American parents are spending billions on their adult children
From Ashton Kutcher to Bill Gates, there’s a growing list of notable figures who say they will not be leaving an inheritance for their children. For the average American, there might not be much to leave behind when faced with the choice between supporting adult children or saving for retirement.
Parents are choosing to cover the costs of groceries, rent and cellphone bills for their adult kids.
A recent study from Merrill Lynch found that 79 percent of parents continue to serve as the “family bank” for their grown-up children, paying for big-ticket items like college and weddings, but also for smaller, everyday expenses. Parents of adult children contribute $500 billion annually — twice the amount that they invest in their own retirement accounts.
Sixty-three percent of parents said in the study they have sacrificed their financial security for the sake of their children.
According to the U.S. Census Bureau, 34.1 percent of people aged 18 to 34 lived under their parents’ roof in 2015. That’s up from 26 percent in 2005. One in four young people living in their parents’ home neither go to school nor work.
Denver tax and estate planning attorney Denise Hoffman White worries that propping up adult kids today hurts them tomorrow.
“You start to see adult children who are not being put in a position where they can be successful in their own right because they have a crutch which is different than an opportunity,” said Hoffman White, who tries to train clients who are parents to talk to their kids about money the same way they teach manners or good grades.
Lorna Sabbia, head of Retirement and Personal Wealth Solutions at Bank of America Merrill Lynch, noted another possible outcome of supporting adult children.
“If you get to a point where truly your retirement savings or savings just in general is completely depleted to support your kids, ultimately your kids may actually have to provide financial support for you later on in life as well,” she said.
Gary and Sandy Cooper’s children may be grown up far beyond their years.
“You want to give … but sometimes giving them isn’t actually helping them,” said Gary Cooper, a private wealth adviser at UBS Financial Services. “Our job is to help them, not do for them, right?”
The Coopers try to teach life-long lessons in budgeting and money discipline with things as simple as a box of Oreos.
“You’re welcome to eat them all tonight or you can allot them out and learn to make them last until the next time we go buy the next box of Oreos,” said Sandy Cooper. “It’s a concept of saving, of budgeting, of understanding — that feeling of delayed gratification.”
The Cooper kids have learned some lessons.
When 16-year-old Kyle wanted to buy the family car, he paid for it by maintaining a $1,000-a-year high school academic scholarship.
“I think the lesson was regardless of the money, if you work hard for something then you will be rewarded, whether it be by some physical thing or some emotional– you’ll be rewarded for hard work.”

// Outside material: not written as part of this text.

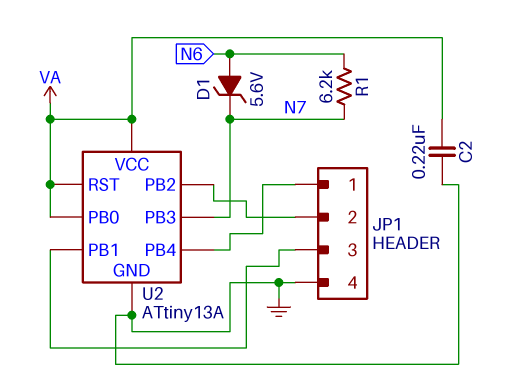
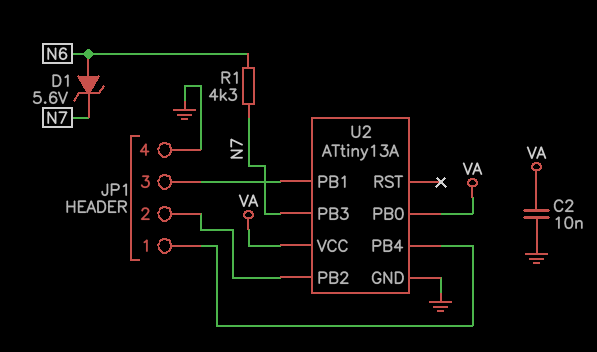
C2: 220nF (GND, VA) -> 10nF (GND, VA)
R1: 6.2k (N6, N7) -> 4.3k (N6, N7)
U2 pin RST: VA -> none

Kyle does part-time jobs like tutoring and shoveling snow to pay for extras like gas.
Nolan, 14, already knows his parents will only fund four years of college. After that, he’s on his own.
“So, if my parents start us while we’re young with the expectation that we have to work to get what we really want, that later in life we’ll be able to prosper in that sort of environment,” he said.
At age 11, Sofie is so financially farsighted she is already saving money for the apartment she will rent after college.
“Everybody is going to reach a challenge in their life where they can’t ask for help, and they need to be able to do it by themselves, and by our parents making us grow up this way, it’s going to help us be able to overcome that more than somebody who just gets stuff,” said Sofie.
Sandy Cooper hopes these lessons will fortify her children for the future.
“So I think they’ll have the intrinsic pride and motivation to deal with anything that gets thrown their way,” she said.
Raising financially independent kids these days may be about teaching an old-fashioned lesson: earn before you spend.